» **Exercise prompt**:
Transcribe the data that follows without changing a word, and omit the pictures.

» **Supplied material**:
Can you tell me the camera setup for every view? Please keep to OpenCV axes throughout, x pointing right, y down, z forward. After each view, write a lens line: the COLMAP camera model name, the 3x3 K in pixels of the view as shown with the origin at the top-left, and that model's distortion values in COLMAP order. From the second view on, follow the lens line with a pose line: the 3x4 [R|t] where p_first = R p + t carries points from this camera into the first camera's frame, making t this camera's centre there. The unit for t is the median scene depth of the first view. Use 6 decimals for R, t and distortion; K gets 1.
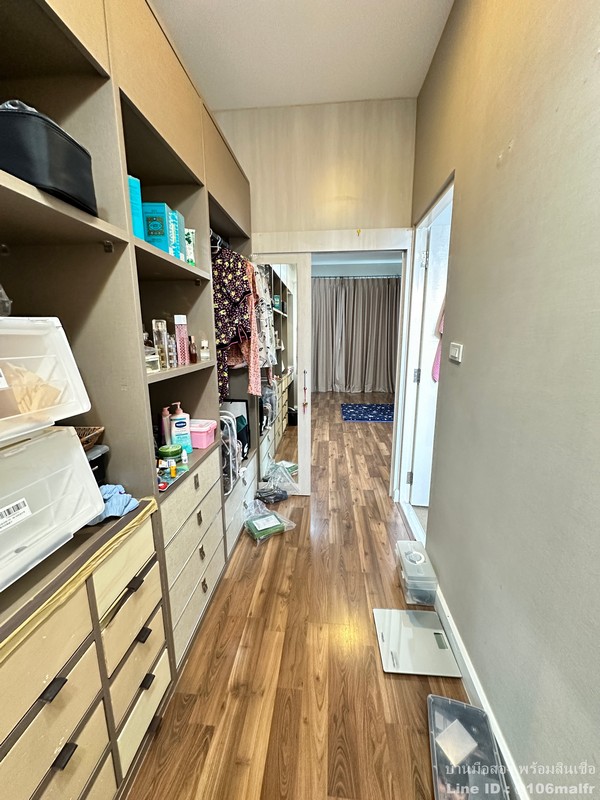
lens RADIAL K [[323.7, 0, 300.6], [0, 323.7, 401.2], [0, 0, 1]] dist [-0.006617, 0.001649]
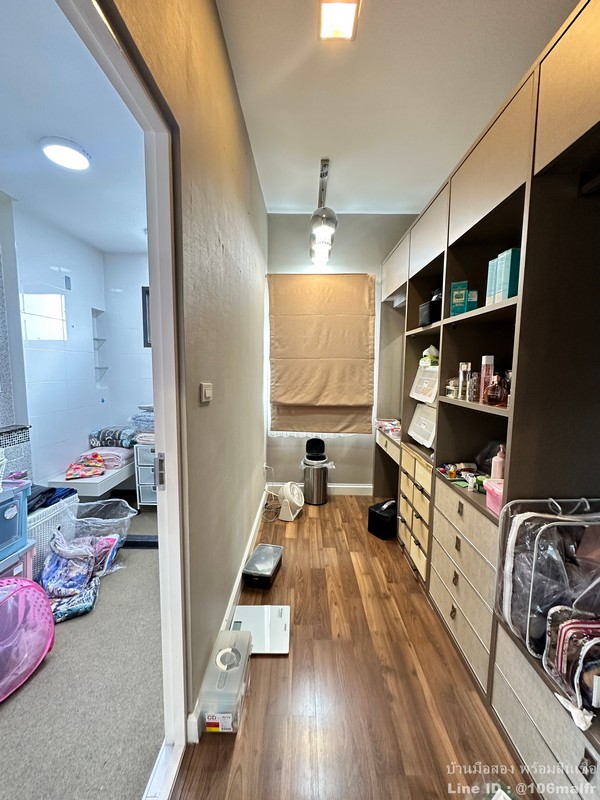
lens RADIAL K [[323.7, 0, 298.8], [0, 323.7, 399.4], [0, 0, 1]] dist [-0.006617, 0.001649]
pose [[-0.997255, 0.011472, -0.073152, 0.283011], [-0.011551, 0.951728, 0.306726, -0.420160], [0.073140, 0.306729, -0.948983, 1.870105]]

» **Output**:
Can you tell me the camera setup for every view? Please keep to OpenCV axes throughout, x pointing right, y down, z forward. After each view, write a lens line: the COLMAP camera model name, the 3x3 K in pixels of the view as shown with the origin at the top-left, and that model's distortion values in COLMAP order. From the second view on, follow the lens line with a pose line: the 3x4 [R|t] where p_first = R p + t carries points from this camera into the first camera's frame, making t this camera's centre there. The unit for t is the median scene depth of the first view. Use 6 decimals for R, t and distortion; K gets 1.
lens RADIAL K [[323.7, 0, 300.6], [0, 323.7, 401.2], [0, 0, 1]] dist [-0.006617, 0.001649]
lens RADIAL K [[323.7, 0, 298.8], [0, 323.7, 399.4], [0, 0, 1]] dist [-0.006617, 0.001649]
pose [[-0.997255, 0.011472, -0.073152, 0.283011], [-0.011551, 0.951728, 0.306726, -0.420160], [0.073140, 0.306729, -0.948983, 1.870105]]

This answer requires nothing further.